“我怎么能怪她?”林双袖袍下手握成拳,紧得发抖,指甲刺入掌心。她抬头盯着宫门上的巨大牌匾,道:“怪尽所有人也不能怪她,我只是……”
她颓然闭目,心随着瓷盏裂开缝,疼得发慌发苦。
小太监在前引路,穿过重重宫殿。
其实不用引林双也是轻车熟路,甚至一路上迎面走来的宫人中有些面孔她还记得,这座皇城似乎亘古不变,时间在此时缩为御花园中的光影,一步迈过去,已经过了数年、数十年不止。

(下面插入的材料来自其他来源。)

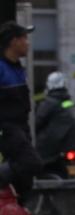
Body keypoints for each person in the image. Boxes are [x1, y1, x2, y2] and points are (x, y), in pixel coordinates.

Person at [0, 21, 42, 198]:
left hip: (22, 128)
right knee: (31, 163)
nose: (27, 42)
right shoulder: (1, 68)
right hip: (8, 129)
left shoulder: (17, 68)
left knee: (25, 182)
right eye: (24, 38)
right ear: (13, 41)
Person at [35, 71, 75, 176]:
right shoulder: (69, 103)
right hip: (71, 148)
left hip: (51, 152)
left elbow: (36, 124)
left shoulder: (48, 103)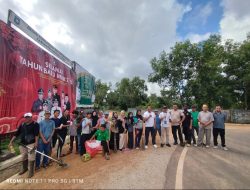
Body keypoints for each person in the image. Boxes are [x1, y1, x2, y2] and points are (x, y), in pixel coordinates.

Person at [9, 113, 39, 178]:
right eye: (26, 117)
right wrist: (11, 141)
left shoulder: (35, 124)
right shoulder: (22, 124)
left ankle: (31, 171)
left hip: (31, 143)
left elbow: (36, 134)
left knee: (31, 157)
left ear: (31, 117)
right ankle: (24, 168)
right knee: (24, 156)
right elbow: (17, 133)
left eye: (28, 117)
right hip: (22, 144)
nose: (26, 118)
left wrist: (36, 142)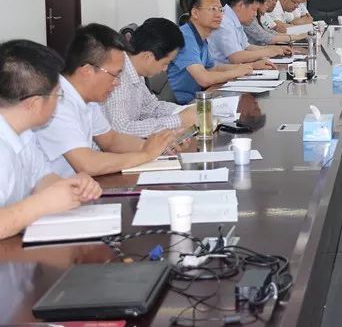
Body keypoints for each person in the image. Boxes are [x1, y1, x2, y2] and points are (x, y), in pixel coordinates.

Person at [34, 24, 178, 177]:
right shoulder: (57, 102)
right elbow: (87, 164)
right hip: (54, 188)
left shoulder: (88, 99)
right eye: (115, 74)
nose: (117, 83)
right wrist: (145, 155)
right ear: (87, 71)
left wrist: (157, 146)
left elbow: (111, 141)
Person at [0, 40, 102, 240]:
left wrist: (71, 186)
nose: (59, 101)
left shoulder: (25, 133)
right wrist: (41, 204)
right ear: (34, 104)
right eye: (58, 95)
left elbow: (41, 177)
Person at [102, 17, 197, 137]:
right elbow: (121, 130)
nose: (165, 69)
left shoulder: (135, 71)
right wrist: (178, 120)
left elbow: (151, 108)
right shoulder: (119, 76)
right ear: (148, 57)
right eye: (166, 63)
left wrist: (185, 111)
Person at [168, 0, 254, 105]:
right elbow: (204, 79)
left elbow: (213, 68)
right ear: (195, 13)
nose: (219, 15)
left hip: (200, 97)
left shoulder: (201, 36)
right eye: (213, 9)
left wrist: (244, 67)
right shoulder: (185, 37)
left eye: (220, 10)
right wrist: (235, 72)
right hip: (181, 105)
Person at [208, 0, 289, 67]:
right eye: (254, 9)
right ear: (241, 5)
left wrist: (274, 49)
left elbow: (247, 47)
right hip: (221, 72)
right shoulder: (224, 22)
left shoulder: (235, 20)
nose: (255, 14)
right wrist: (268, 52)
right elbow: (236, 57)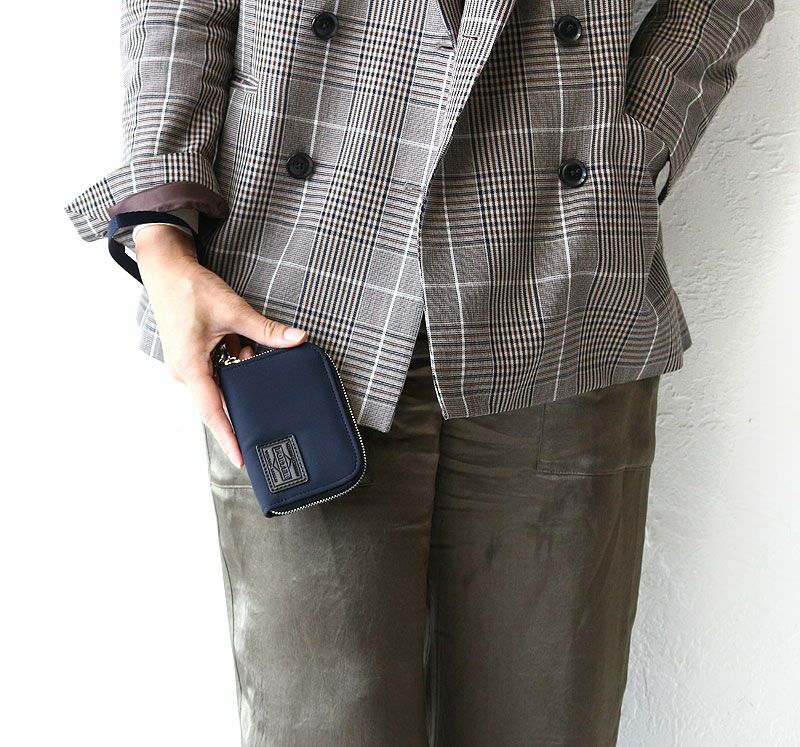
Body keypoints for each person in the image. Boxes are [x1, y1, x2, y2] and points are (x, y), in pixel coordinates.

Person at [63, 1, 774, 744]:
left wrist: (638, 141)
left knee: (546, 725)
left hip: (562, 287)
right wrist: (161, 232)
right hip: (296, 299)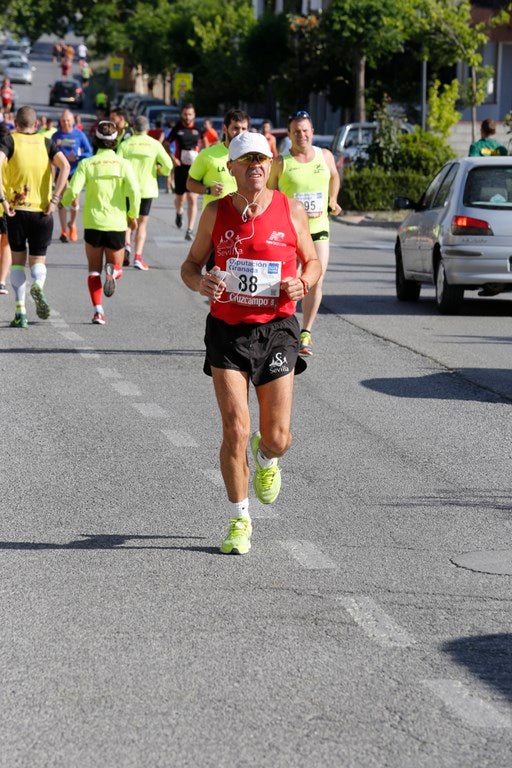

伺候的宫人没变一轮,反而嫔妃全是新面孔了,在这样情况下还能遇到熟人,让林双有几分意外。
“等等。”坐在轿辇上的宫妃高高在上地伸出只手来挥了挥,轿辇落地,那只手掀开帘子,露出张浓妆艳抹的脸,“陛下传父主进宫了吗?”
小太监先恭敬地行礼,道:“回容妃娘娘,部主已经在新德宫了。”
林双抬眼看去,当年在锦瑟山见过一面的萨多阿莎,昔年的容嫔,熬成了容妃,样子没怎么变。
容妃视线在林双身上落了一下,秀眉颦起,但没说什么,带着宫人离开了。待走出几步去在轿辇上出声,问自己的贴身宫女:“你觉不觉得那个女人有些眼熟?”
宫女回过头去,林双正好拐入另一条宫道。
“身形看上去是有些。”
容妃沉吟片刻,道:“你去查查,今日都有谁进宫了。”
那头,小太监从袖中拿出一块令牌,宫门两侧的侍卫才放行。
林双在后面不冷不热道:“公公好威风,没想到这宫中的侍卫放不放行不必回禀主位,而是看你脸色行事了。”